Event Management - Delete Work Notes Trim content of alert work notes. When the maximum number of work notes (default is 50) is reached, further work notes are purged from the alert. Modify the default using the evt_mgmt.max_worknotes_on_alert property. Runs every hour.
Event Management - Impact Calculator Trigger Trigger the impact calculation. Runs every 19 seconds.
Event Management - Update stuck connectors

Release connector instances that are stuck. Runs every 2 minutes.

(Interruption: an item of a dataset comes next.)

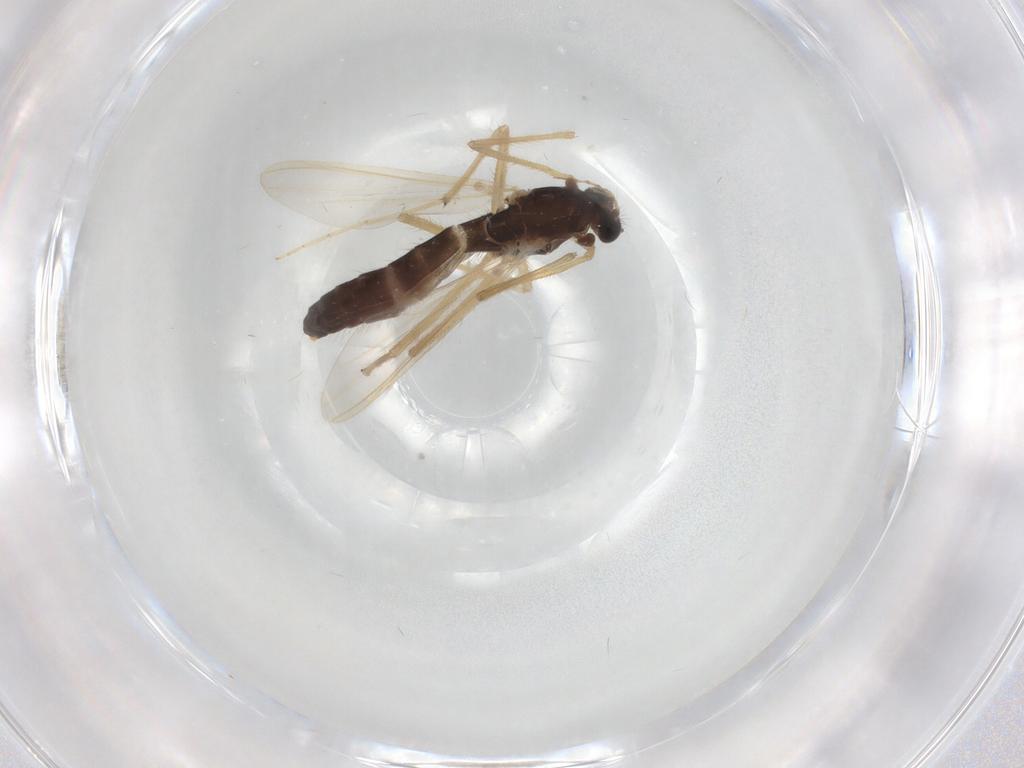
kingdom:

Event Management - auto close alerts Alerts that are idle longer than 7 days (default time period) are closed. Modify the default using the evt_mgmt.alert_auto_close_interval property. Runs every 10 minutes.
Event Management - close flapping alerts Close flapping alerts. Runs every 5 minutes.
Event Management - close threshold alerts Close threshold alerts. Runs every 2 minutes.
Event Management - create/resolved incidents by alerts Job to:
  • Create incidents for alerts according to alert action rules.
  • Update incidents according to alert state.
Runs every 11 seconds.
Event Management - Maintenance Calculator Calculate the maintenance for CIs. Runs every minute.
Event Management - Node Count Calculate license usage. Runs once every hour.
Event Management - Queue connector processor Bi-directional functionality. Processes all pending alerts in the Update Queue and sends them to the MID Server. By default, this dequeue process is performed in batches of 1,000 alerts. Runs every 30 seconds.
Update SLA Configuration Result Synchronizes the CIs that match the SLA configuration filter with the Event Management SLA [em_ci_severity_task] table.
Update Event Management SLA Updates Event Management SLA [em_ci_severity_task] table with the new severity.

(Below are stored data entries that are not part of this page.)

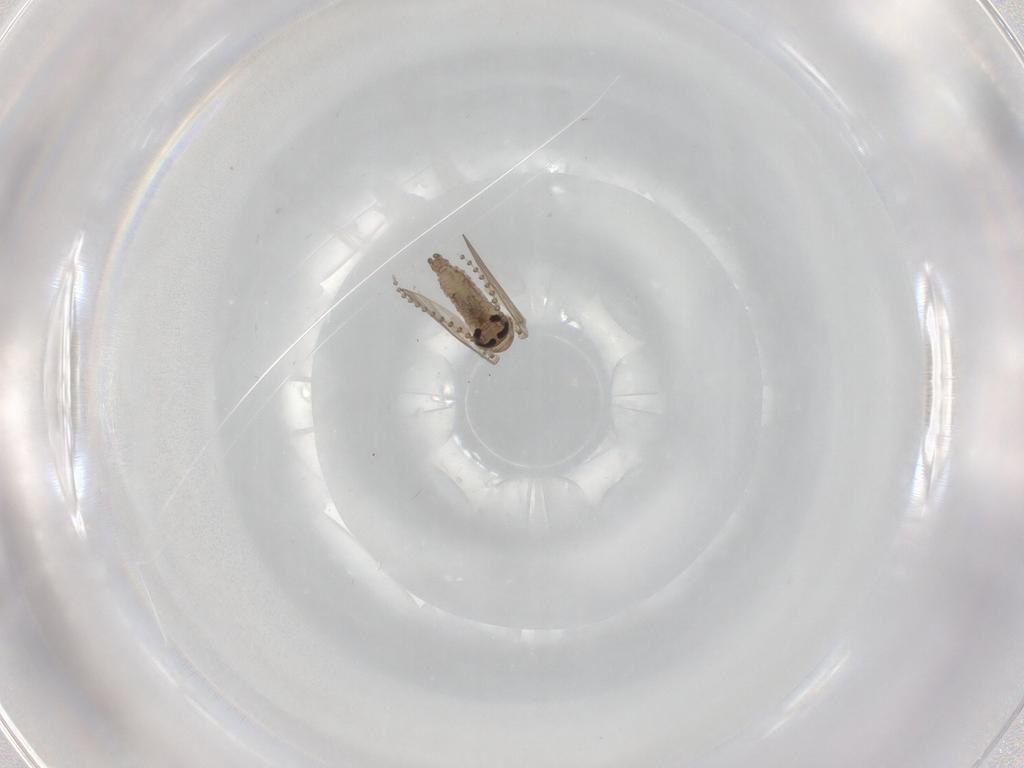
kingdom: Animalia
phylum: Arthropoda
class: Insecta
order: Diptera
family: Psychodidae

Content packs for Event Management

Performance Analytics Solutions contain preconfigured dashboards. These dashboards contain actionable data visualizations that help you improve your business processes and practices.

Note: You can activate Performance Analytics content packs and in-form analytics on instances that have not licensed Performance Analytics Premium to evaluate the functionality. However, to start collecting data you must license Performance Analytics Premium.

Content packs

The Performance Analytics widgets on the dashboard visualize data over time. These visualizations allow you to analyze your business processes and identify areas of improvement. With content packs, you can get value from Performance Analytics for your application right away, with minimal setup.
Note: Content packs include some dashboards that are inactive by default. You can activate these dashboards to make them visible to end users according to your business needs.

To enable the content pack for Event Management, an admin can navigate to Performance Analytics > Guided Setup. Click Get Started then scroll to the section for Event Management. The guided setup takes you through the entire setup and configuration process.